EU judges group says Turkey crackdown is attack on judicial independence

A man waves Turkey's national flag as he with supporters of various political parties gathers in Istanbul's Taksim Square during the Republic and Democracy Rally organised by main opposition Republican People's Party (CHP), Turkey, July 24, 2016. REUTERS/Osman Orsal

PRAGUE (Reuters) - Top judges of European Union member states called on Turkey on Wednesday to respect the rule of law, saying the dismissal of thousands of judges following an attempted coup was an attack on the independence of the judiciary.

Turkey has suspended, detained or placed under investigation more than 60,000 soldiers, judges, teachers, journalists and others suspected of ties to the movement of U.S.-based Muslim cleric Fethullah Gulen following the failed July 15-16 coup.

The EU judges, in a statement, said they were concerned at reports that more than 2,700 members of the judiciary had been removed and the death penalty might be restored in Turkey.

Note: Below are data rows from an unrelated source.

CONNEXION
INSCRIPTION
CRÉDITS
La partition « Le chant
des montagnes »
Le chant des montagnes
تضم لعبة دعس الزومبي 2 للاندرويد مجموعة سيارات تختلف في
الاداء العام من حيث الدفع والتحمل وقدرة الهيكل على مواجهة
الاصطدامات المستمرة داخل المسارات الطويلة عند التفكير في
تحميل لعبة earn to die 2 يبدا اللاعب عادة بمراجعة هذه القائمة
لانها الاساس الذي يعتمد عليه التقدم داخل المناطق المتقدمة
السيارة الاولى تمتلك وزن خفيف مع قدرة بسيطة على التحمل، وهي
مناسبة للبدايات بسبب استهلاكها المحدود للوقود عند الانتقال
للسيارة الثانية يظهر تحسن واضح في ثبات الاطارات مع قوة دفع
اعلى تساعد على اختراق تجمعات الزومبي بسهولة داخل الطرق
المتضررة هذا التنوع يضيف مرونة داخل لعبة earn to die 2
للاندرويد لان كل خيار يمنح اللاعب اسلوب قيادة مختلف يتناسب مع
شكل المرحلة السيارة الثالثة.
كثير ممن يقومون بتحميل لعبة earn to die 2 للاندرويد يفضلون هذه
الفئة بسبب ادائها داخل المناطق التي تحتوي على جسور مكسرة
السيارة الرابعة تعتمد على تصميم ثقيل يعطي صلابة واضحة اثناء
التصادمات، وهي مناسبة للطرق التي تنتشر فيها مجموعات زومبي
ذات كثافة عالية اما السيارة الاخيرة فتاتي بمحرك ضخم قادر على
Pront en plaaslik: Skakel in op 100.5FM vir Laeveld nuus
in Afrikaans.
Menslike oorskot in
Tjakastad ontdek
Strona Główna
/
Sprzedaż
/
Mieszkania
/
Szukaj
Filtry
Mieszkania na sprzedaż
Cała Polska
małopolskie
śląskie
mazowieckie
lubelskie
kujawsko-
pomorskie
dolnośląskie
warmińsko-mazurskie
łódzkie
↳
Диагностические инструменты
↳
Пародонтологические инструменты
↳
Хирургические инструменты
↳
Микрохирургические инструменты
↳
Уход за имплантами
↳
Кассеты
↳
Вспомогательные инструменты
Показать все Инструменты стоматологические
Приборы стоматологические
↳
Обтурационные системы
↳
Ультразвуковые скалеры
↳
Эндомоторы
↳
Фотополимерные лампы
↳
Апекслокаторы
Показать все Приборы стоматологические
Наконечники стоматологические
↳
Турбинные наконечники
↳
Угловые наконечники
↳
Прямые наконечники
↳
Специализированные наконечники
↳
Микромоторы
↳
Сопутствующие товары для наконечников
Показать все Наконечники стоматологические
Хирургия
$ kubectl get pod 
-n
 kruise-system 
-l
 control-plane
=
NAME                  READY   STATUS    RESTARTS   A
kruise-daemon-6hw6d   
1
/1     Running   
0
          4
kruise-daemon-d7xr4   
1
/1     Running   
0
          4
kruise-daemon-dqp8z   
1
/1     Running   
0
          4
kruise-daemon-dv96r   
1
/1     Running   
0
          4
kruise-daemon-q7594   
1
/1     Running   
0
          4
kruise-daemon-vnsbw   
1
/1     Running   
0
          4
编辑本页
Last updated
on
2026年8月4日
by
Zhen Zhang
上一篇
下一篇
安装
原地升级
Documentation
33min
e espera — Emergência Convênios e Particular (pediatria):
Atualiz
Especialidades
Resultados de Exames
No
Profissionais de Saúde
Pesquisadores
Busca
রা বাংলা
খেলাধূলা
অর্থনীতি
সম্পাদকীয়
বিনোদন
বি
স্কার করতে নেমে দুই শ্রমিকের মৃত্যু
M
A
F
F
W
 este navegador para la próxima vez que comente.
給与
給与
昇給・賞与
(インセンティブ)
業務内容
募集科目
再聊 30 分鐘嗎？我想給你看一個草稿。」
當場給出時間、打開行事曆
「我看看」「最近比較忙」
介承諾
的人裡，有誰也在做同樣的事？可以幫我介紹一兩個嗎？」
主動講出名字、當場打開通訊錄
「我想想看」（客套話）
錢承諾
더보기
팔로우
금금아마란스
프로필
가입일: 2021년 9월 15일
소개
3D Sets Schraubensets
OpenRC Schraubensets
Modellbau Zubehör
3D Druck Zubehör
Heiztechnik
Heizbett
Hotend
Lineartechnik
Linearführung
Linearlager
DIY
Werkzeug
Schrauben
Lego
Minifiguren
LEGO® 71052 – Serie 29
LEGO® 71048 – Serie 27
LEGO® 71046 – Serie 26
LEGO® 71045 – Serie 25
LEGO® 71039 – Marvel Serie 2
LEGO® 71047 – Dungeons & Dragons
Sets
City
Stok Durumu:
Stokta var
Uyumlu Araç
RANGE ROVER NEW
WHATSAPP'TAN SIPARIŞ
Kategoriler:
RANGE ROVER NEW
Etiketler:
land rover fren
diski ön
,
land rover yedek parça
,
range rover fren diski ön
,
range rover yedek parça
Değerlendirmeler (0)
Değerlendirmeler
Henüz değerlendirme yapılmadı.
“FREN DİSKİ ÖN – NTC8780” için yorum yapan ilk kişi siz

The group, comprising the presidents of the supreme courts of EU states, said independence of the judiciary was a guarantee of respect for human rights and freedoms allowing citizens to have confidence in the justice system.

The group “views the current events, in particular the dismissal or arrest of thousands of judges, as an attack on the independence of the judiciary in Turkey,” it said.

Western governments and rights groups have condemned the abortive coup in which at least 246 people were killed and more than 2,000 injured. But some have expressed alarm over the extent of the crackdown and suggested President Tayyip Erdogan may be using it to tighten his grip on power.